I re seleucidi, che dominano sul territorio più vasto tra quelli suddivisi tra i diadochi, sono grandi fondatori di città, quasi tutte di nome Seleucia, tra cui si ricordano Seleucia sull'Oronte e Seleucia sul Tigri, che si troverà a fronteggiare la capitale del regno partico Ctesifonte, costruita sulla sponda opposta del fiume. All'interno del regno seleucide sono anche presenti tutte le Alexandreia fondate da Alessandro, molte delle quali di incerta identificazione archeologica, e la ricostituzione di antichi centri militari e carovanieri come Doura Europos, nata come forte assiro, Gerasa e Palmira. Da Eumene e Attalo vengono fondate e ampliate la capitale del regno, Pergamo, e Assos, di Cassandro è la creazione di Tessalonica, intitolata alla moglie, figlia di Filippo II, in Macedonia.
Quasi tutti gli impianti urbanistici delle nuove fondazioni si ispirano al modello regolare elaborato da Ippodamo di Mileto che nel V secolo aveva sviluppato l'idea di una pianta suddivisa in aree funzionali e caratterizzata da vie incrociantesi ad angolo retto. Su tale modello era stata ricostruita la città di Mileto dopo la distruzione subita dai Persiani nel 494 in seguito alla rivolta ionica, era stata edificata la colonia panelenica di Turi, voluta da Pericle nel  445 in Magna Grecia ed era stata risistemata la città micrasiatica di Priene: ora l'urbanistica ippodamea a pianta regolare, già diffusasi a occidente e in Asia Minore, diventava uno degli elementi comuni ai regni ellenistici, che andavano a caratterizzare le città dei Greci in Egitto e in Asia.

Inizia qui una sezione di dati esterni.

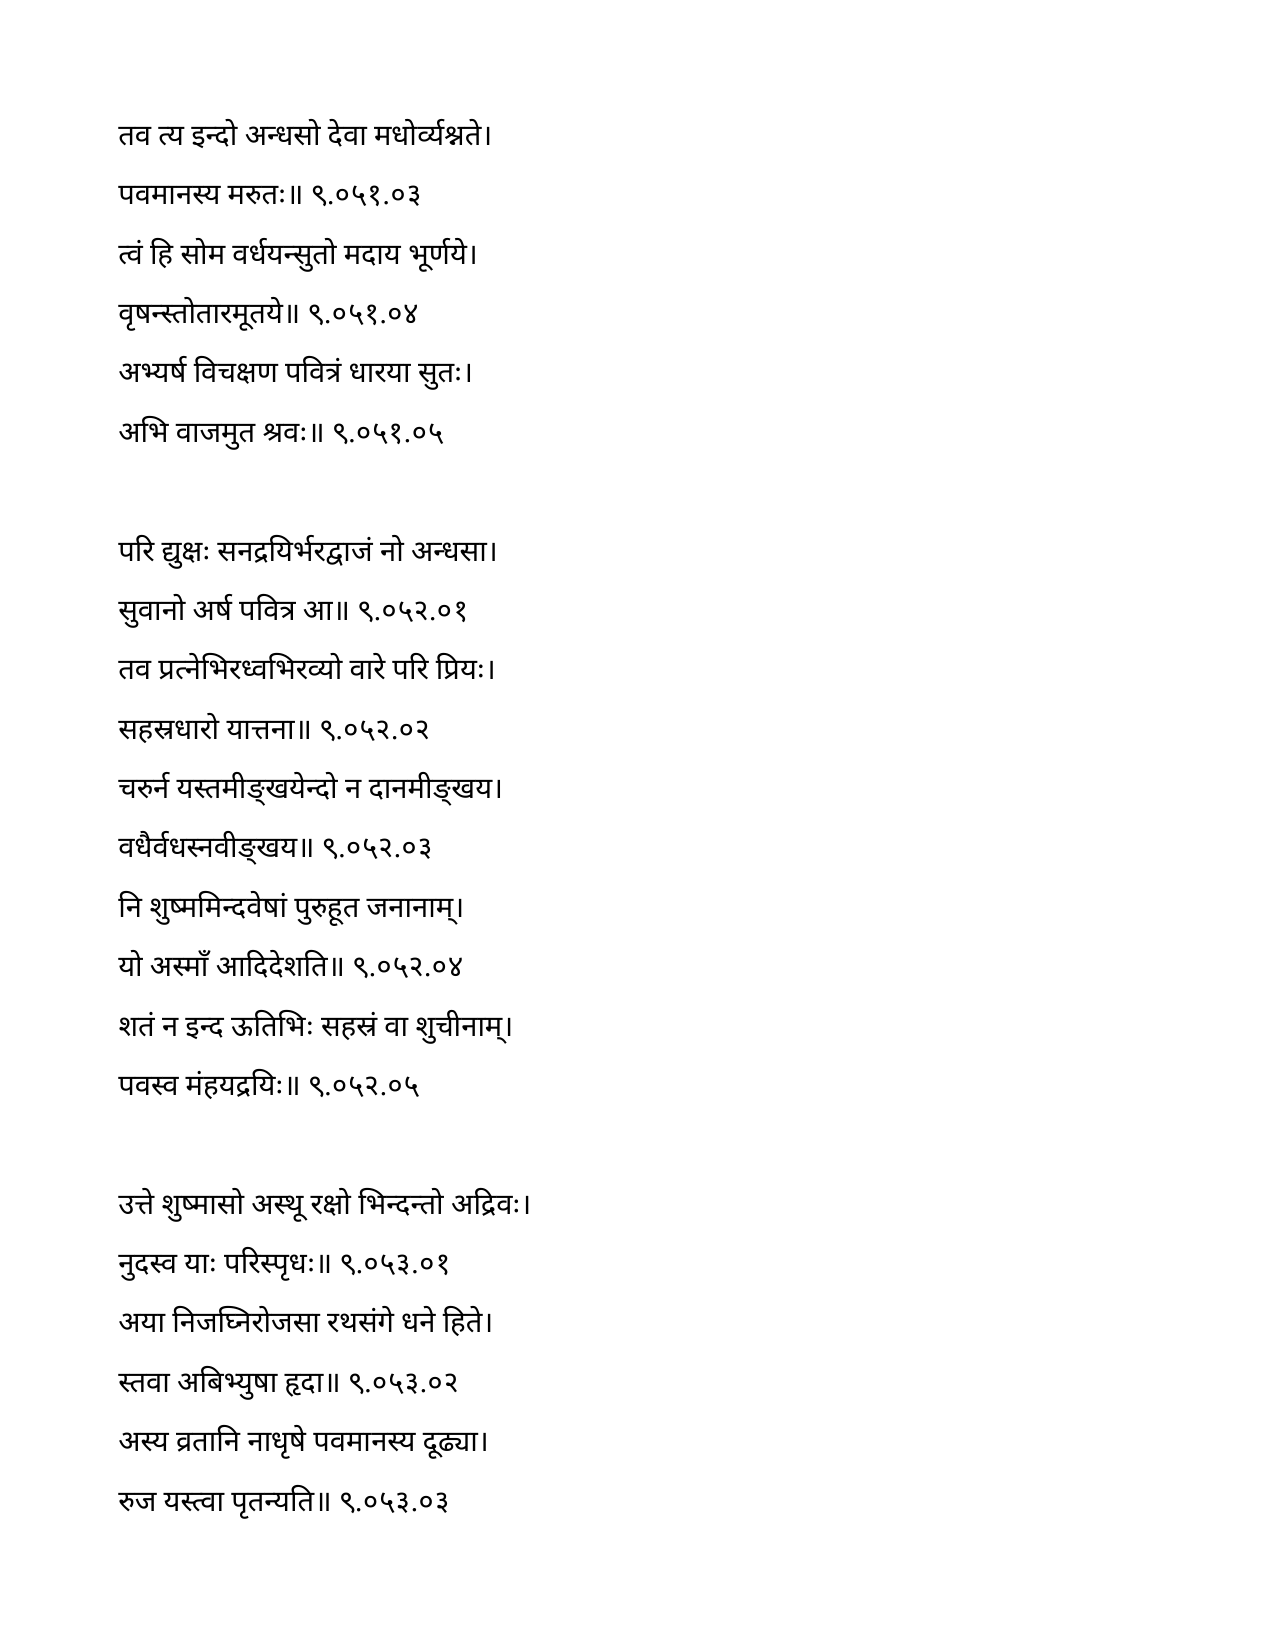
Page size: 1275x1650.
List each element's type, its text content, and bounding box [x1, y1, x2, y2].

text त्वं हि सोम वर्धयन्सुतो मदाय भूर्णये। [118, 237, 1157, 270]
text यो अस्माँ आदिदेशति॥ ९.०५२.०४ [118, 949, 1157, 983]
text अस्य व्रतानि नाधृषे पवमानस्य दूढ्या। [118, 1424, 1157, 1458]
text रुज यस्त्वा पृतन्यति॥ ९.०५३.०३ [118, 1484, 1157, 1517]
text शतं न इन्द ऊतिभिः सहस्रं वा शुचीनाम्। [118, 1009, 1157, 1042]
text अया निजघ्निरोजसा रथसंगे धने हिते। [118, 1306, 1157, 1339]
text चरुर्न यस्तमीङ्खयेन्दो न दानमीङ्खय। [118, 771, 1157, 805]
text उत्ते शुष्मासो अस्थू रक्षो भिन्दन्तो अद्रिवः। [118, 1187, 1157, 1220]
text सहस्रधारो यात्तना॥ ९.०५२.०२ [118, 712, 1157, 745]
text पवस्व मंहयद्रयिः॥ ९.०५२.०५ [118, 1068, 1157, 1102]
text पवमानस्य मरुतः॥ ९.०५१.०३ [118, 177, 1157, 211]
text परि द्युक्षः सनद्रयिर्भरद्वाजं नो अन्धसा। [118, 534, 1157, 567]
text स्तवा अबिभ्युषा हृदा॥ ९.०५३.०२ [118, 1365, 1157, 1398]
text अभ्यर्ष विचक्षण पवित्रं धारया सुतः। [118, 356, 1157, 389]
text नि शुष्ममिन्दवेषां पुरुहूत जनानाम्। [118, 890, 1157, 923]
text अभि वाजमुत श्रवः॥ ९.०५१.०५ [118, 415, 1157, 448]
text तव त्य इन्दो अन्धसो देवा मधोर्व्यश्नते। [118, 118, 1157, 152]
text तव प्रत्नेभिरध्वभिरव्यो वारे परि प्रियः। [118, 652, 1157, 686]
text वधैर्वधस्नवीङ्खय॥ ९.०५२.०३ [118, 831, 1157, 864]
text सुवानो अर्ष पवित्र आ॥ ९.०५२.०१ [118, 593, 1157, 627]
text वृषन्स्तोतारमूतये॥ ९.०५१.०४ [118, 296, 1157, 330]
text नुदस्व याः परिस्पृधः॥ ९.०५३.०१ [118, 1246, 1157, 1280]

La Biblioteca e il Museo di Alessandria

Un altro fondamentale tratto distintivo dell'ellenismo è l'attenzione per la cultura. è di Tolemeo I Soter l'idea di creare ad Alessandria un centro culturale che si dedicasse sia alla cura dei testi sia alla ricerca scientifica: nascevano così i due poli della biblioteca e del museo, inteso quale luogo dedicato alle muse e devoto all'indagine conoscitiva, al cui sviluppo si dedicherà in particolare il successore Tolemeo II Filadelfo.
La Biblioteca, organizzata inizialmente da Demetrio  Falereo, un disceopolo di Aristotele che aveva governato Atene tra 317 e 307 ed era stato appositamente chiamato ad Alessandria da Tolemeo I nel 297,  si assumerà il compito non solo di conservare tutta la produzione scritta in lingua greca, ma anche di offrire testimonianza della letteratura di ogni genere in qualunque altra lingua conosciuta: all'interno di questo progetto trova spiegazione la norma che obbligava qualunque nave che attraccasse al porto della città di consegnare i testi che si trovassero a bordo perché gli addetti della biblioteca ne traessero copia e il progetto realizzato di invitare ad Alessandria settanta saggi di Gerusalemme perché collaborassero alla redazione del testo biblioco in greco.
Particolarmente attiva fu la sezione degli studiosi che si dedicava alla cura della letteratura: al poeta Callimaco si deve la redazione dei cosiddetti Pinakes, ossia quel che sembra una via di mezzo tra il catalogo e la bibliografia commentata dei testi posseduti dalla biblioteca; a filologi quali Aristofane di Bisanzio, Aristarco di Samotracia e Zenodoto di Efeso si attribuisce la cura del testo delle grandi opere del passato, come i poemi omerici.
Attorno al Museo gravitano invece le ricerce geografiche e astronomiche di Aristarco di Samo, che per primo elabora la teoria eliocentrica, di Ipparco di Nicea, che studia una possibile classificazione delle stelle in base alll'indice di luminosità, di Eratostene di Cirene, che fornisce un dato molto attentibile relativo alla circonferenza della terra; gli studi di matematica e geometria di Euclide e Apollonio di Perge; le ricerche e le applicazioni di fisica e meccanica di Erone; l'indagine medica di Erofilo.